Saved data entries
--

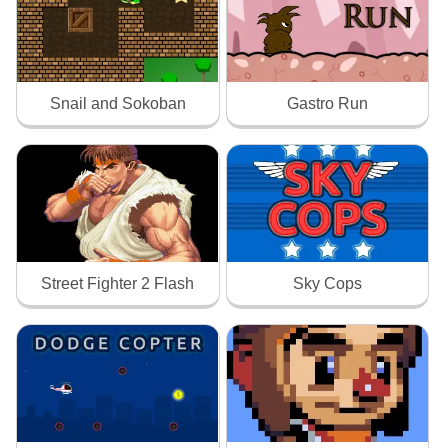
Snail and Sokoban
Gastro Run
Street Fighter 2 Flash
Sky Cops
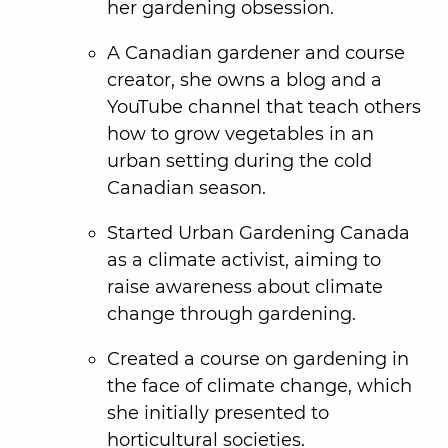
her gardening obsession.
A Canadian gardener and course
creator, she owns a blog and a
YouTube channel that teach others
how to grow vegetables in an
urban setting during the cold
Canadian season.
Started Urban Gardening Canada
as a climate activist, aiming to
raise awareness about climate
change through gardening.
Created a course on gardening in
the face of climate change, which
she initially presented to
horticultural societies.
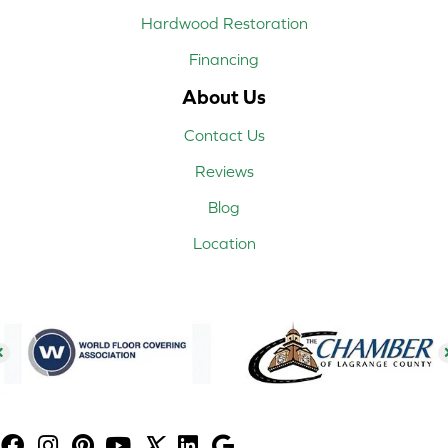
Hardwood Restoration
Financing
About Us
Contact Us
Reviews
Blog
Location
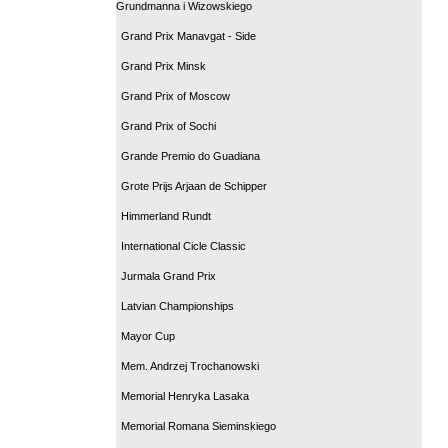
Grundmanna i Wizowskiego
Grand Prix Manavgat - Side
Grand Prix Minsk
Grand Prix of Moscow
Grand Prix of Sochi
Grande Premio do Guadiana
Grote Prijs Arjaan de Schipper
Himmerland Rundt
International Cicle Classic
Jurmala Grand Prix
Latvian Championships
Mayor Cup
Mem. Andrzej Trochanowski
Memorial Henryka Lasaka
Memorial Romana Sieminskiego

--

- **Job item**: Only lines that hold the string "course" belong in the answer, so copy every one of them from the records.

- **Response for this exercise**:
A Canadian gardener and course
Created a course on gardening in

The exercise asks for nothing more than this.